** Task material follows **

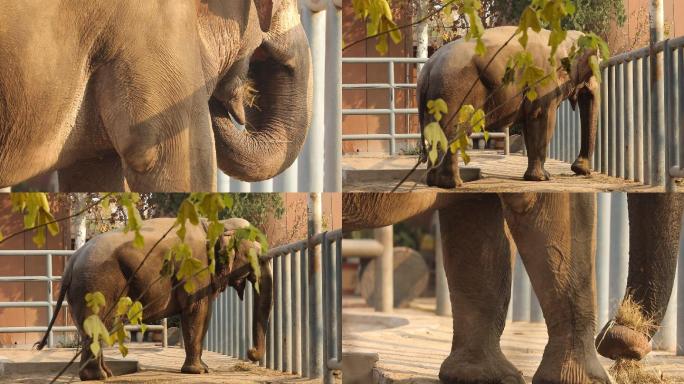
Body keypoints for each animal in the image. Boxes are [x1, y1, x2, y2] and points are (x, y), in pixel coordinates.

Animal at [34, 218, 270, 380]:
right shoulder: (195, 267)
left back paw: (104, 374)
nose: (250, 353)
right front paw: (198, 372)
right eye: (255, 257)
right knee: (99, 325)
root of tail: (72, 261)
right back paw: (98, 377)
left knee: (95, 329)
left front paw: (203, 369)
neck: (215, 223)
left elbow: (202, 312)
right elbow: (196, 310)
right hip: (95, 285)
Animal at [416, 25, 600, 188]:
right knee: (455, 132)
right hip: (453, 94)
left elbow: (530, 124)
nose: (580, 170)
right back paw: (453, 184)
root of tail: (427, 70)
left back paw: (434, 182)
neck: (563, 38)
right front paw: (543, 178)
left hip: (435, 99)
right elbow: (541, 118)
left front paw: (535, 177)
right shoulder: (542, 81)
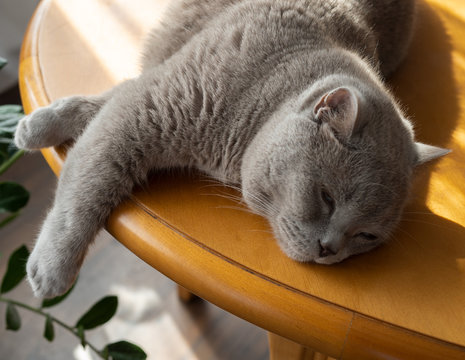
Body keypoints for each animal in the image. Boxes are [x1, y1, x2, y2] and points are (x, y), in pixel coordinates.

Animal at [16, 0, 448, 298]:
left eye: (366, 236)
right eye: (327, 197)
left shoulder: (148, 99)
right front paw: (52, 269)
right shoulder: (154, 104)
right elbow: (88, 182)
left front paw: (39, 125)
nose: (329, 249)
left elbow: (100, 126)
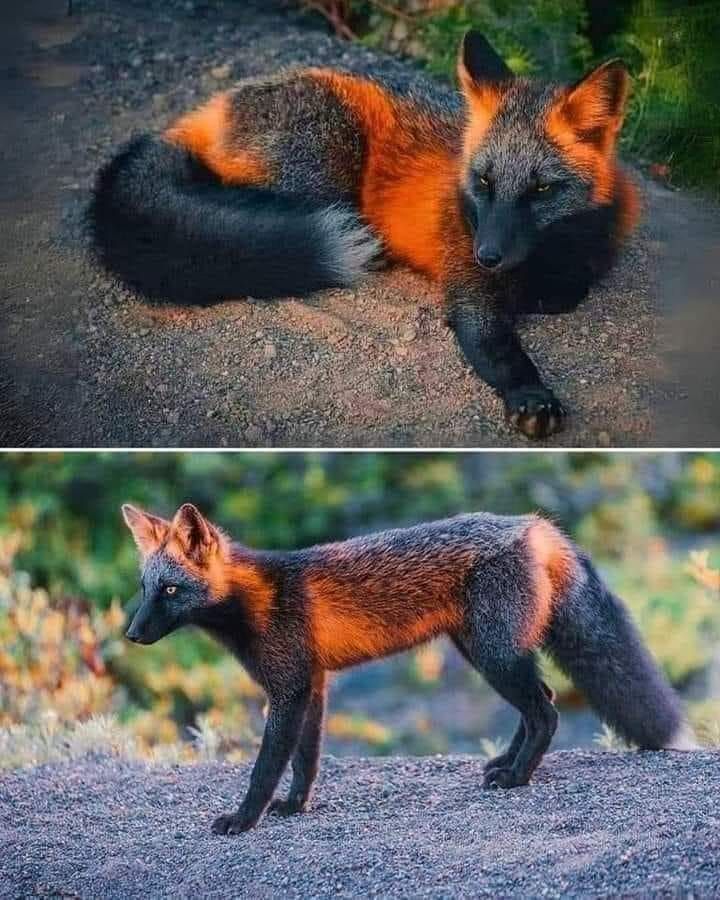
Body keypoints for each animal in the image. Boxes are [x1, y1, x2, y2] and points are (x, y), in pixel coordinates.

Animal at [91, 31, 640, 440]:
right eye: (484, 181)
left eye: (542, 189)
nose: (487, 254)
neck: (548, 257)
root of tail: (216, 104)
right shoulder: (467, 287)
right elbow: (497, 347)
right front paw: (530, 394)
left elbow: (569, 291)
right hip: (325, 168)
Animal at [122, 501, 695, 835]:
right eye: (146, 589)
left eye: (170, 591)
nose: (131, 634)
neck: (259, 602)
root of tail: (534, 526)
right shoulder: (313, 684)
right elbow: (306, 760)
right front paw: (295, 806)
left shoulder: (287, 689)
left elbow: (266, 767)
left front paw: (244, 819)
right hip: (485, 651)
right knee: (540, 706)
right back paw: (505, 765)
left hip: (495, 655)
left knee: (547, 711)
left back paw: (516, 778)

** End of Task material **
** Task material follows **

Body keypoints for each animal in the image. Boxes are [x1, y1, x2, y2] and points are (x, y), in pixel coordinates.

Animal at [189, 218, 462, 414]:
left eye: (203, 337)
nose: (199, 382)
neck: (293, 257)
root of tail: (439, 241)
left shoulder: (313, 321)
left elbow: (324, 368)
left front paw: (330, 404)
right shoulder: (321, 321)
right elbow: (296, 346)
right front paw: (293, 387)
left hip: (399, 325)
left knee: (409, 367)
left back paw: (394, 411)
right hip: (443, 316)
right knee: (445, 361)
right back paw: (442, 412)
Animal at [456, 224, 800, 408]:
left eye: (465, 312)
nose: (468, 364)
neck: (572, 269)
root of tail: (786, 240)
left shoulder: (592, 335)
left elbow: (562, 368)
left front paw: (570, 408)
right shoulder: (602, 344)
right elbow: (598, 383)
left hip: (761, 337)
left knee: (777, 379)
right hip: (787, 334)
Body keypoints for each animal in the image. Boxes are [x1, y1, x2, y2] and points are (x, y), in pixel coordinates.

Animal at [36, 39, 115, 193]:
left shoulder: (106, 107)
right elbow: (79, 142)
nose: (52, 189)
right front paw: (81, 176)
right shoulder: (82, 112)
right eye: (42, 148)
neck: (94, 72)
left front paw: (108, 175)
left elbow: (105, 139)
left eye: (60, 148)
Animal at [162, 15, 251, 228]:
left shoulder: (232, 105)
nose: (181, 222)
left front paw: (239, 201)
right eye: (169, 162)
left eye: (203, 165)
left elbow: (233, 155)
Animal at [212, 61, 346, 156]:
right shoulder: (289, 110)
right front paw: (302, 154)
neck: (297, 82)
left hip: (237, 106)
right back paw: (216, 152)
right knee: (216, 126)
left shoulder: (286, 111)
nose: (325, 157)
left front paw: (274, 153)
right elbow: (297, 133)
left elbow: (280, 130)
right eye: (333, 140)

** End of Task material **
** Task material follows **

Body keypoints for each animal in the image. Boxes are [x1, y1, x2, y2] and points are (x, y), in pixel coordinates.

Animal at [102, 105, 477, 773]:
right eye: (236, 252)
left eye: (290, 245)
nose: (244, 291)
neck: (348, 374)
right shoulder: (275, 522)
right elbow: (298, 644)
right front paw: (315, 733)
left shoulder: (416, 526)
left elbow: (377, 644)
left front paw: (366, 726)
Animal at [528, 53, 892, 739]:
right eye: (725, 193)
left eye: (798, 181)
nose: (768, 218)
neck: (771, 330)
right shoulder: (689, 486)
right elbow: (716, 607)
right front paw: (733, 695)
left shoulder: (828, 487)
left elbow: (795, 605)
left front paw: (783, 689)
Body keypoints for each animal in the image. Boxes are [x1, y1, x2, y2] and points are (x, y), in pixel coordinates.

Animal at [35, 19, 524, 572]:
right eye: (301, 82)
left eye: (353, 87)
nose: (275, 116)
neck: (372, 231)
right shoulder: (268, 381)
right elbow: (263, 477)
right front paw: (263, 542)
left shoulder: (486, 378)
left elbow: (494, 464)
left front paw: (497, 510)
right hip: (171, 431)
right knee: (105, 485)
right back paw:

** End of Task material **

▸ Work to be completed
Above is a listing; print exactly its lines from the one with "right front paw: (81, 176)" through the one with "left front paw: (239, 201)", and no other lines.

▸ Result of this exercise
right front paw: (81, 176)
right shoulder: (82, 112)
right eye: (42, 148)
neck: (94, 72)
left front paw: (108, 175)
left elbow: (105, 139)
left eye: (60, 148)
Animal at [162, 15, 251, 228]:
left shoulder: (232, 105)
nose: (181, 222)
left front paw: (239, 201)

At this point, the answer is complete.